MUSLIMAH

Ambil Hikmah Dibalik Musibah, Ada Balasan Kemudahan dan Pahala yang Besar Bila Bersabar

Semua ujian itu merupakan kasih sayang Allah

SATUJALAN NETWORKDosa diampuni hanya karena tertusuk duri. Kalimat yang merupakan Sabda Rasulullah Shallallahu Alaihi Wasallam ini begitu tenar dan melekat dalam dada setiap insan yang memiliki iman Islam.

Sabda Rasulullah itu demikian bunyinya;”Tidaklah dari seorang Muslim yang tertusuk duri hingga apa-apa yang lebih berat darinya, kecuali dicatat baginya derajat dan dihapus darinya dengan hal itu kesalahan (Hadist Riwayat Muslim).

Dari hadits ini, para ulama berkesimpulan bahwa segala musibah yang menimpa seorang Muslim, maka itu akan mendatangkan balasan berupa pahala dan pengampunan terhadap dosa. Mushibah itu merupakan keniscayaan bagi manusia. Tidak ada orang yang hidupnya bebas dari musibah. Ada saat‐saat tertentu manusia itu pasti menderita.

Para ulama menyebut sebab balasan pahala yang besar, karena rasa sakit yang ditimpakan kepada seorang Muslim, memperoleh pahala atas kesabaran (lihat, Faidh Al Qadir, 5/634), sebagaimana dikutip dari hidayatullah.com.
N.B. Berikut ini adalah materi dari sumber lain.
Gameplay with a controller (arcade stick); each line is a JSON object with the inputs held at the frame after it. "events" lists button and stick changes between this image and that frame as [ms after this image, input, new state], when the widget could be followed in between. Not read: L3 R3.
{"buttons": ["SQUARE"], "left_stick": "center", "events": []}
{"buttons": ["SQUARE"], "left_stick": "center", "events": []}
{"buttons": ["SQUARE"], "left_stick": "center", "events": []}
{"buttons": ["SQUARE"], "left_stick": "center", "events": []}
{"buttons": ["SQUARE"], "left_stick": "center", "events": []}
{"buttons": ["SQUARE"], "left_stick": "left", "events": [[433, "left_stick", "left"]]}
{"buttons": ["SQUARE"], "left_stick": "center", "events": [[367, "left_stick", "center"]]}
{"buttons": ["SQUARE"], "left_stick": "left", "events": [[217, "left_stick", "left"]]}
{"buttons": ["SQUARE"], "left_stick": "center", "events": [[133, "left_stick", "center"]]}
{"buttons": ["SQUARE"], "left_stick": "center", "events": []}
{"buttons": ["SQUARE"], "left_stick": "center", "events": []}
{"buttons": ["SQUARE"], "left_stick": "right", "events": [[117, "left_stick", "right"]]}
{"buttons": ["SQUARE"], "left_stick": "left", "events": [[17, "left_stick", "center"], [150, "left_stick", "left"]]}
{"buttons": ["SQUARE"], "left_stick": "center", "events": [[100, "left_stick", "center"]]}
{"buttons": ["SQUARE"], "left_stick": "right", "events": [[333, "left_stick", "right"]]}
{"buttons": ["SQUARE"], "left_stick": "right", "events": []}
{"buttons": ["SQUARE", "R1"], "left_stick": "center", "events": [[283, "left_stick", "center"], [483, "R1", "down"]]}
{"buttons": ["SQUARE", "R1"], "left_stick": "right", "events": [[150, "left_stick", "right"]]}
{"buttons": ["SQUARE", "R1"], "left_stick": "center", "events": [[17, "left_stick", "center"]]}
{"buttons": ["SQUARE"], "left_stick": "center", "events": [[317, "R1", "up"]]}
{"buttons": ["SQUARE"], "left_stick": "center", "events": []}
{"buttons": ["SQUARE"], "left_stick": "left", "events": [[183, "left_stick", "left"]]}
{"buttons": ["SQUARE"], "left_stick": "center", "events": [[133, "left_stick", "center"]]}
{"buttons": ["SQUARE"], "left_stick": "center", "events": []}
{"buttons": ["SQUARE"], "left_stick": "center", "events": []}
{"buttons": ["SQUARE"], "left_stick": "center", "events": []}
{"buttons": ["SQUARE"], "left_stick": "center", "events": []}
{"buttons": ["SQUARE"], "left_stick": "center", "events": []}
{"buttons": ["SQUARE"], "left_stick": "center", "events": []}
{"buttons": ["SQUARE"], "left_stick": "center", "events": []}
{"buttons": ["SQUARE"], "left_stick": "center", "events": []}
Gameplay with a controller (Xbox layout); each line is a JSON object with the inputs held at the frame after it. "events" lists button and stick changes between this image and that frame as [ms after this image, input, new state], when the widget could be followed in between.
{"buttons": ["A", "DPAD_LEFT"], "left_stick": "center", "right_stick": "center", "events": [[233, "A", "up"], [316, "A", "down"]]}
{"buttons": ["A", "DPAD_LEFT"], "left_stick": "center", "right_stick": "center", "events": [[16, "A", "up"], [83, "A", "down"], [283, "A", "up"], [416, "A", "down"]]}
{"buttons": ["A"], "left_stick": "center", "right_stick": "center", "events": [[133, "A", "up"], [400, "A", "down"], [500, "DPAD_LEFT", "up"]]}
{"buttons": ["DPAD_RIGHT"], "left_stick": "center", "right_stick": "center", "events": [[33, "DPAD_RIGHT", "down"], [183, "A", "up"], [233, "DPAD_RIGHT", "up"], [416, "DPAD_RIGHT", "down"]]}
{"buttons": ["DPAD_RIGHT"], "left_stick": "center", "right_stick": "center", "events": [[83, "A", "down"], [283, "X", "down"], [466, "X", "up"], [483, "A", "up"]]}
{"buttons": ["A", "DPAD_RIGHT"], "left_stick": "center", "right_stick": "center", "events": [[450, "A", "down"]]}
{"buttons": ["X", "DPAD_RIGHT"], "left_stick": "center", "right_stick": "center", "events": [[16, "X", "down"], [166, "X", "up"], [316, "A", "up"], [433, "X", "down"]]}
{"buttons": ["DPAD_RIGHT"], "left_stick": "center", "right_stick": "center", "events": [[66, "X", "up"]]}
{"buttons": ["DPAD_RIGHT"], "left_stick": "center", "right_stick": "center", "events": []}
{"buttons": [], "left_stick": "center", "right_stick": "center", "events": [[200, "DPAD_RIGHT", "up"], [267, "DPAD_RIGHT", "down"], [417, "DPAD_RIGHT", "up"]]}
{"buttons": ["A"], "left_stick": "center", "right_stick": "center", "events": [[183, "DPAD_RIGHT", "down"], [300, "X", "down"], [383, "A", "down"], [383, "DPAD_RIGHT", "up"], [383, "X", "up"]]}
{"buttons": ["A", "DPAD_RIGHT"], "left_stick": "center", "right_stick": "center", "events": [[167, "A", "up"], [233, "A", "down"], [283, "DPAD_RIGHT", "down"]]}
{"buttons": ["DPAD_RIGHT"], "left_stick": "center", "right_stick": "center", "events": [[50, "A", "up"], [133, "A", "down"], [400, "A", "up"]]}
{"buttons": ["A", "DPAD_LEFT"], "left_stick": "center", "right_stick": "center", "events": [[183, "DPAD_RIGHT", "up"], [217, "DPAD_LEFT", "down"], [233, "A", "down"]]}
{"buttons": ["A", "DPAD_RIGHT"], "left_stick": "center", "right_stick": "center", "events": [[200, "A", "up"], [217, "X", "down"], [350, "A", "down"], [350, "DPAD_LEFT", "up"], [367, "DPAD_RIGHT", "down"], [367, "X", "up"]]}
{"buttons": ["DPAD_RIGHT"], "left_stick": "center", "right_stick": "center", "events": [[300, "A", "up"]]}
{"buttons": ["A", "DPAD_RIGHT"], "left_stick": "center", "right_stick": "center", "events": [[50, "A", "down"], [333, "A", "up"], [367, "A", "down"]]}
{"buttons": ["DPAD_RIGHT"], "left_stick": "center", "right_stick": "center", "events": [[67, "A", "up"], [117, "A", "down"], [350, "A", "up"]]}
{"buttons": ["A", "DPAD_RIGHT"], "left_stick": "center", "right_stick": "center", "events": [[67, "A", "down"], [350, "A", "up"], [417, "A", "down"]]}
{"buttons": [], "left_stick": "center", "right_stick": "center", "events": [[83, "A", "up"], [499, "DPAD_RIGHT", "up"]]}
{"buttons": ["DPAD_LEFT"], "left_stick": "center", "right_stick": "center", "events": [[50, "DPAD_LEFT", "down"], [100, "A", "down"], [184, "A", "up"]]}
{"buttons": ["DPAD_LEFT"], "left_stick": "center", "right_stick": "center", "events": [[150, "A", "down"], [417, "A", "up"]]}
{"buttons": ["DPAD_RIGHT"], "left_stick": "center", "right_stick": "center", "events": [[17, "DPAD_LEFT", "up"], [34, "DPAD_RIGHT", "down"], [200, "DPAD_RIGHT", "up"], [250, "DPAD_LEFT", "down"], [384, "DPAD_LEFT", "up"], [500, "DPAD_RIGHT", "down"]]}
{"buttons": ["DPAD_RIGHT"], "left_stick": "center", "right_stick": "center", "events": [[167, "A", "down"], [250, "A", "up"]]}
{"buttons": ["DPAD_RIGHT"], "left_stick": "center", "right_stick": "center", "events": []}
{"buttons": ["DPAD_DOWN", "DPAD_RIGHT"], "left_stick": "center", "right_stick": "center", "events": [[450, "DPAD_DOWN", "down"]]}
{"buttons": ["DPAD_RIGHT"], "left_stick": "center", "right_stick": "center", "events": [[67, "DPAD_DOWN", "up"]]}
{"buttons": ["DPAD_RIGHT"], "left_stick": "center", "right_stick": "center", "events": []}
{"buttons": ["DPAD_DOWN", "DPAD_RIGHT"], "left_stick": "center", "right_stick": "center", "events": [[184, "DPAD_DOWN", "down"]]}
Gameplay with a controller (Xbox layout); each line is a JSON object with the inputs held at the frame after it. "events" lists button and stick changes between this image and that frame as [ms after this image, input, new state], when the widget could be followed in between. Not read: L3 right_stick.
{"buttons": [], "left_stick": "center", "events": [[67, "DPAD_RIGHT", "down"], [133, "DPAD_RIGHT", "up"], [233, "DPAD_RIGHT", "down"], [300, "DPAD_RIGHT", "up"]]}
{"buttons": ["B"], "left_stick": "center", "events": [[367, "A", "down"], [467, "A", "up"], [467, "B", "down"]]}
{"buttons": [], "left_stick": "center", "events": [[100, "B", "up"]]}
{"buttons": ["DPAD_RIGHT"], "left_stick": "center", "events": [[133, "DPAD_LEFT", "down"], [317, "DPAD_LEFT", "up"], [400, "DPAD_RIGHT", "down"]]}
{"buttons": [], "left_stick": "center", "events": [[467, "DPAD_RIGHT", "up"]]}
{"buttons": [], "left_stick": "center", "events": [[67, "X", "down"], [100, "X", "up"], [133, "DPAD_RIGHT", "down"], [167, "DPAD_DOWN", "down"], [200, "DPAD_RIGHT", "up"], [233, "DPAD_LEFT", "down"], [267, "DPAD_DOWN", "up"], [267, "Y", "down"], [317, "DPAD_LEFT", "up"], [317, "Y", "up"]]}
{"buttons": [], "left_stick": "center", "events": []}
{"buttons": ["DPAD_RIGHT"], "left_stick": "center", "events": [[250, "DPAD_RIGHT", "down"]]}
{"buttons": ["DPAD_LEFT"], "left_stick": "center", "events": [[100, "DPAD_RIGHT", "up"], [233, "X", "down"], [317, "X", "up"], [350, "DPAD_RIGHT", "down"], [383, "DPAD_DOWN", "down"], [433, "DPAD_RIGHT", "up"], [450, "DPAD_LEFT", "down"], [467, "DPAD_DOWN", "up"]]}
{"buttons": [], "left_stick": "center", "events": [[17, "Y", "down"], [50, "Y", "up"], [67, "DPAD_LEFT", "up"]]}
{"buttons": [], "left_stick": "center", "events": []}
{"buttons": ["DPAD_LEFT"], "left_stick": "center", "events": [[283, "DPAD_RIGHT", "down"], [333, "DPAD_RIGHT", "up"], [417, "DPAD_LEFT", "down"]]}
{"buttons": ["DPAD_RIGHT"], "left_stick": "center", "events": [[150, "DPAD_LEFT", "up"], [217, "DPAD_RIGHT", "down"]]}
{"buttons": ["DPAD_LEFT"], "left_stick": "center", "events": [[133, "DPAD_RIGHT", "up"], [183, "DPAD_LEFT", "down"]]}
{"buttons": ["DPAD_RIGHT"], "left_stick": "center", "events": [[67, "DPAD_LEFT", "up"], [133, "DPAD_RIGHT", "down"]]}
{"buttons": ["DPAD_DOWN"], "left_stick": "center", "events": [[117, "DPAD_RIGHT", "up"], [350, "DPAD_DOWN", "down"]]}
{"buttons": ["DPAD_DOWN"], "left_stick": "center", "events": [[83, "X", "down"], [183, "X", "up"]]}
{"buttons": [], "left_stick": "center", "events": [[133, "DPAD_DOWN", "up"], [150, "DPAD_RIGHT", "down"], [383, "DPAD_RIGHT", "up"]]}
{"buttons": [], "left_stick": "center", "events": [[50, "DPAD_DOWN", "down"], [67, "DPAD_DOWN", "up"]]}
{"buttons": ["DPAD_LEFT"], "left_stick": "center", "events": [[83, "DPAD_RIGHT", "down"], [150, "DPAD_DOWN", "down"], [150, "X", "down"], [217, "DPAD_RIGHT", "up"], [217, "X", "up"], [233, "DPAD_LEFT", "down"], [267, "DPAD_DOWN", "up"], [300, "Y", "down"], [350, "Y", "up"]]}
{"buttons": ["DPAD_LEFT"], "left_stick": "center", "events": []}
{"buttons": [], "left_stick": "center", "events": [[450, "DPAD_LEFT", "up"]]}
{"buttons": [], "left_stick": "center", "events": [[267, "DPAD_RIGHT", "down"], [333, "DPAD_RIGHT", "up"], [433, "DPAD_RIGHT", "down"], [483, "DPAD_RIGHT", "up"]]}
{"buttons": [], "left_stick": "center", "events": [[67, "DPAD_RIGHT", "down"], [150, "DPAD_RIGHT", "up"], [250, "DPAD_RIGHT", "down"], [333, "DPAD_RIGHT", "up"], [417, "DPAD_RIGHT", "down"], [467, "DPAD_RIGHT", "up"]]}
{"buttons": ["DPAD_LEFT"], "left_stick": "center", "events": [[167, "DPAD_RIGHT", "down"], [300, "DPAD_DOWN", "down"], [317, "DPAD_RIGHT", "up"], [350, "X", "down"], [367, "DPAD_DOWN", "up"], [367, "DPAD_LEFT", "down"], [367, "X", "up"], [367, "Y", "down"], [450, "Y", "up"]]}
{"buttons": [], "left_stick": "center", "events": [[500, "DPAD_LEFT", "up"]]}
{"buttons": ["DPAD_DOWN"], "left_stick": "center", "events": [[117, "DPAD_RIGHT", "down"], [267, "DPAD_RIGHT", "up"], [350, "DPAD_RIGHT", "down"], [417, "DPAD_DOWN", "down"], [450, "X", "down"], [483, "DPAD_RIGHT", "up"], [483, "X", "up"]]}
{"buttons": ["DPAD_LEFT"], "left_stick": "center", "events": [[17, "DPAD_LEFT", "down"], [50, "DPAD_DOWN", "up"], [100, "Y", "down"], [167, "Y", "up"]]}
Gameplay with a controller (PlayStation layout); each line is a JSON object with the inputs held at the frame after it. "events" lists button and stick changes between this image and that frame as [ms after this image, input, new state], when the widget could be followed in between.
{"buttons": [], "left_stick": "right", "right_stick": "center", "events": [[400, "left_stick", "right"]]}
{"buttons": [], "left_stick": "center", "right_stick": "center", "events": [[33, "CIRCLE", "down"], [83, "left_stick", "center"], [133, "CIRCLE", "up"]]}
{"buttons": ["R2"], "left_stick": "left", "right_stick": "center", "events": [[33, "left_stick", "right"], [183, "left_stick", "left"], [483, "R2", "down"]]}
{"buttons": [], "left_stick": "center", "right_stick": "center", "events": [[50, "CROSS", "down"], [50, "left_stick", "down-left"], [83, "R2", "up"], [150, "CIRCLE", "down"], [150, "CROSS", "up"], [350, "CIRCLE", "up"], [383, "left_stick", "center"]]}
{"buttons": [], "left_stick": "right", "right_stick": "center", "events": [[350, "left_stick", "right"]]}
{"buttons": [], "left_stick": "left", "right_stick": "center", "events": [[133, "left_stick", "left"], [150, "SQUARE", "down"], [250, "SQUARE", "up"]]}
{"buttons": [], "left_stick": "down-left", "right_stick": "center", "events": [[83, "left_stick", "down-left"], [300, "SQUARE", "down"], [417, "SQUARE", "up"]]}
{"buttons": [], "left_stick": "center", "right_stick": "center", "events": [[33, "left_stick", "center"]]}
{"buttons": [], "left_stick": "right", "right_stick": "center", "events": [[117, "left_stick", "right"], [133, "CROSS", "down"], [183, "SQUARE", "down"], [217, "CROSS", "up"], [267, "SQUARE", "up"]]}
Seorang yang terkena musibah namun ia bersabar maka ia memperoleh pahala musibah atas kesabaranannya.

Sesungguhnya musibah dan bencana merupakan bagian dari takdir Allah Yang Maha Bijaksana. Allah ta’ala berfirman, “Tidaklah menimpa suatu musibah kecuali dengan izin Allah. Barang siapa yang beriman kepada Allah maka Allah akan berikan petunjuk ke dalam hatinya.” (Qs. at-Taghabun: 11).

Ibnu Katsir rahimahullah menukil keterangan Ibnu Abbas ra bahwa yang dimaksud dengan izin Allah di sini adalah perintah-Nya yaitu ketetapan takdir dan kehendak-Nya. Beliau juga menjelaskan bahwa barang siapa yang tertimpa musibah lalu menyadari bahwa hal itu terjadi dengan takdir dari Allah kemudian dia pun bersabar, mengharapkan pahala, dan pasrah kepada takdir yang ditetapkan Allah niscaya Allah akan menunjuki hatinya.

Allah akan gantikan kesenangan dunia yang luput darinya -dengan sesuatu yang lebih baik, – yaitu berupa hidayah di dalam hatinya dan keyakinan yang benar. Allah berikan ganti atas apa yang Allah ambil darinya, bahkan terkadang penggantinya itu lebih baik daripada yang diambil.

Ali bin Abi Thalhah meriwayatkan dari Ibnu Abbas radhiyallahu’anhuma ketika menafsirkan firman Allah (yang artinya), “Barang siapa yang beriman kepada Allah maka Allah akan menunjuki hatinya.” Maksudnya adalah Allah akan tunjuki hatinya untuk merasa yakin sehingga dia menyadari bahwa apa yang -ditakdirkan- menimpanya pasti tidak akan meleset darinya.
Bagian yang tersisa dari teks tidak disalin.